# The Apprentice 2: Dal 17 Gennaio su Sky Uno



## admin (16 Gennaio 2014)

Torna The Apprentice, il reality dedicato al business che mette in palio un posto di prestigio al fianco di Flavio Briatore (Il Boss del format). 

La seconda edizione partirà il prossimo Venerdì 17 Gennaio 2014 e sarà visibile su Sky Uno in prima serata (ore 21,10).

Il vincitore della prima serie fu Francesco Menegazzo, che lavora tuttora con Briatore. 


Ecco i nomi candidati che sono stati selezionati per questa seconda edizione:


*ANAIS REAN*, 23 anni, Aosta - Studentessa Scienze Internazionali


*SERENA MARZUCCHI*, 34 anni,Siena - Avvocato settore pubblico
*INGRID ALTOMARE*, 34 anni, Milano - Digital Account Director
*ALICE MAFFEZZOLI*, 28 anni, Casalmaggiore (CR) - Responsabile vendite settore energia
*ANNA ZHITNIKOVA*, 27 anni, Milano - Responsabile finanza settore lusso
*MILENA PAGANI*, 34 anni, Villanova di Bagnacavallo (RA) - Responsabile vendite parchi divertimento
*ELEONORA SMITH*, 24 anni, Mosca - Studentessa Business Administration
*MARCO MARTINELLI*, 22 anni, Lucca - Studente di biotecnologie
*SIMONE PIADENA*, 42 anni, Castel Goffredo (MN) - Imprenditore locali notturni
*FRANCESCO DEL PESCE*, 31 anni, Montoro Inferiore (AV) - Avvocato d'affari
*MARIO CREA*, 34 anni, Cosenza - Manager immobiliare
*FABIO CASCIONE*, 34 anni, Conversano (BA) - Direttore Commerciale settore vinicolo
*MUHANNAD AL SALHI*, 25 anni, Roma -Manager vendite telecomunicazioni
*FULVIO CUGNO*, 30 anni, Torino - Imprenditore web


----------



## admin (17 Gennaio 2014)

up


----------



## Z A Z A' (17 Gennaio 2014)

La prima stagione non l'ho vista,lo consigliate?


----------



## Snake (17 Gennaio 2014)

Z A Z A' ha scritto:


> La prima stagione non l'ho vista,lo consigliate?


----------



## O Animal (1 Febbraio 2014)

Mamma mia quanti arroganti senza un briciolo di intelligenza... Gli uomini un disastro totale e l'unico che si salva per ora è Muhannad anche se sta facendo un po' troppo il piacione... le ragazze sono ancora troppe e non si capisce se abbiano particolari capacità, per il momento sono solo avvantaggiate dall'incapacità degli uomini...

Briatore riesce a creare un bel pathos comunque... quando i ragazzi entrano nella boardroom (scandaloso fare un programma nello scempio di denaro pubblico della regione lombardia) mi si stringe lo stomaco anche a me...


----------



## Sherlocked (2 Febbraio 2014)

Z A Z A' ha scritto:


> La prima stagione non l'ho vista,lo consigliate?



Io no, mi è sembrato tutto montato ad arte, indicativa la scena della segretaria che, per far entrare i concorrenti nello studio di briatore, riceve chiamata, dice ad alta voce "si va bene boss" poi guarda i concorrenti con aria sensuale e dice "Il boss vi sta aspettando." manco fosse bill gates.

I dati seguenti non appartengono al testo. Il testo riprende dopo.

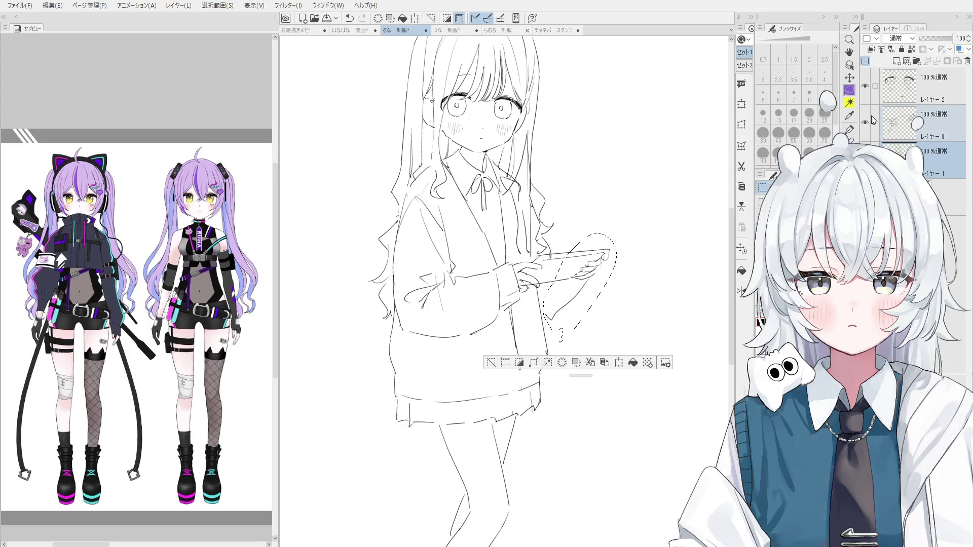
click(741, 103)
drag(590, 282, 574, 285)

Secondo me sono tutti attori o quasi, ho sentito anche i motivi di eliminazione di alcuni e sono ridicoli, trovati ad arte. Insomma mi sembra tutto molto finto, poi sentire briatore fare il dio in terra sinceramente mi sta sui cosiddetti, preferisco altre cose.


----------



## Ale (2 Febbraio 2014)

Si solo muahmmad si salva tra gli uomini


----------



## Ale (2 Febbraio 2014)

Z A Z A' ha scritto:


> La prima stagione non l'ho vista,lo consigliate?


no


----------



## Ale (5 Marzo 2014)

ingiusta la dipartita del pisano nell'ultima puntata. sfida persa solo ed eslusivamente per colpa del barese che si e' fatto fregare dalla biondina... e meno male che il boss disse " meritocrazia! meritocrazia!meritocrazia! "


----------